A code-centric approach, SRE creates scalability by enabling teams to write once and apply the solution multiple times. Add in the automation of repetitive, manual tasks and you can see where the reliability in Site Reliability Engineering enters the scene. More strategically, though, are the data-driven decisions that automation empowers. With critical data points in hand, SRE empowers teams to focus and implement solutions that are focused on delivering ideal outcomes for customers.

Reduce Organizational Silos

SRE allows cross-functional teams to flourish as operations team members who can write code share the same skills with product development team members. And, when everyone on a team has the same or similar skill set, the team can do almost anything given that everyone can ramp up and contribute to a project.

Data-Based Decision Making

SRE has a strong measurement focus, gathering evidence and data for continuous improvement. With decisions based on data related to service health, bugs, system efficiency and more, SRE teams can provide macro- and micro-level feedback on areas for improvement across the development and operations pipeline. SRE data unlocks previously hidden insights into what problems impact customers the most and helps teams prioritize their resolution.

Focus on Automation

SREs rely on automation to reduce manual work, primarily of monitoring and running services in production. Google’s book on SRE sums it well saying, “Eliminating toil is one of SRE’s most important tasks and is the subject of Eliminating Toil. We define toil as mundane, repetitive operational work providing no enduring value, which scales linearly with service growth.” Automation extends as well to traditional DevOps principles as well, like managing a herd of replaceable servers (cattle), rather than unique, irreplaceable servers (pets) and building self-healing software systems.

DevOps vs SRE

If these descriptions sound a little like DevOps, you aren’t wrong. As you can see in this Venn diagram, SRE shares commonalities with DevOps, Development and Operations.

DevOps and SRE

Yet, to help solidify the difference between DevOps and SRE, it can be helpful to think of SRE as impacting Operations just as DevOps impacted Development.

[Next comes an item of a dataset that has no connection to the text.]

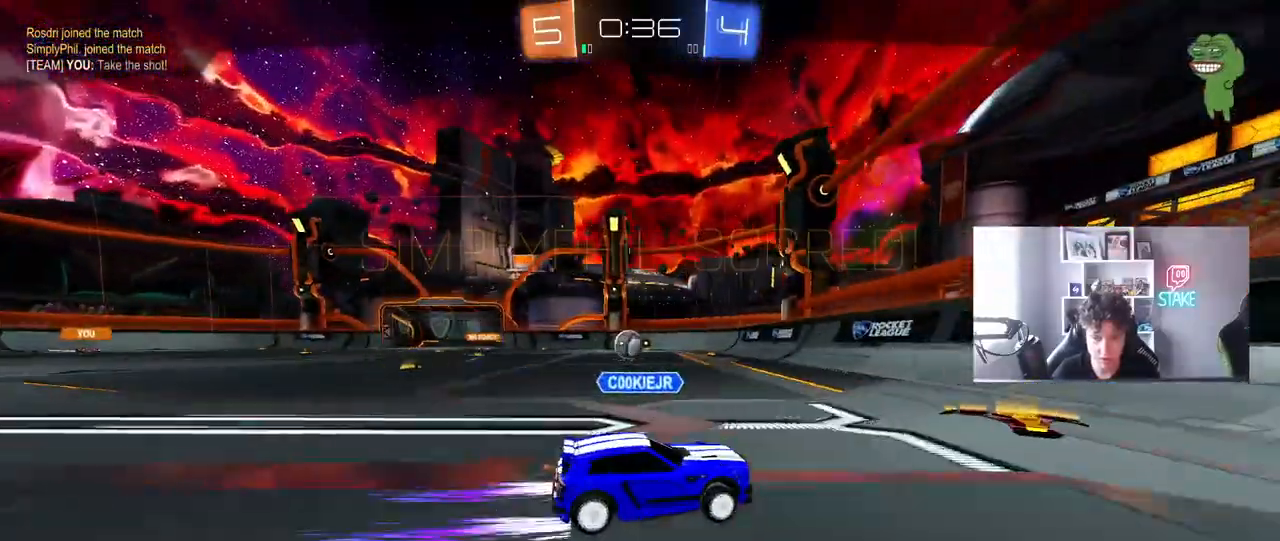
{"keys": [], "mouse": [], "mouse_move": "still", "events": []}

SRE is an evolution for Operations in which it increases velocity as teams apply code and automation to operational activities. While DevOps provides continuous deployment, and DevOps teams may implement alerting and/or monitoring systems, at the end of the day, their mandate is not to manage and maintain the system. On the other hand, SRE has a clear focus on taking responsibility for operational execution, writing code, automating, testing, and running products in production.

Where to Start

So, all of this sounds great and you want to take the first steps to implement SRE. Where do you even begin? I recommend starting with a team and a service or application and get on the same page regarding your service level commitments. Once you’ve agreed on these, you can create an error budget policy and once you do all that you’re ready to do some monitoring and alerting. Let’s take each of these in detail:

Define Down

What does “down” really mean for your application? This is a key question for the team and its customer to answer. For example, if a service within the application is down, does that mean that the entire app is down? Or can it be replaced with something generic until it’s available again? These are the types of questions the team should work to answer to define “down” for a given app or service. As you discuss with your team and other stakeholders, consider the pillars behind reliability, such as:

Availability – At the most basic level, is the app or service functioning and operational?
Latency – How long does a user have to wait for a response from the service?
Throughput – How many users can the service handle simultaneously and how does that affect the service queue?
Correctness – Does the application provide accurate results or outputs?
Quality – Is the service overloaded and need to downgrade its quality to perform?
Freshness – How fresh or stale is the data being served by the application?
Durability – Does the application perform consistently over time without failure?

While these are a few common examples, your app or service may have its own characteristics that will impact the definition of down.

Determine SLIs, SLOs and SLAs

Once you have a definition of down, teams should move on to defining their Service Level Indicators (SLIs), Service Level Objectives (SLOs) and Service Level Agreements (SLAs). Often cascading from one another, SLIs typically inform SLOs which, in turn, inform SLAs. As you can see in the graph below, the SLI should be an exact service-related metric.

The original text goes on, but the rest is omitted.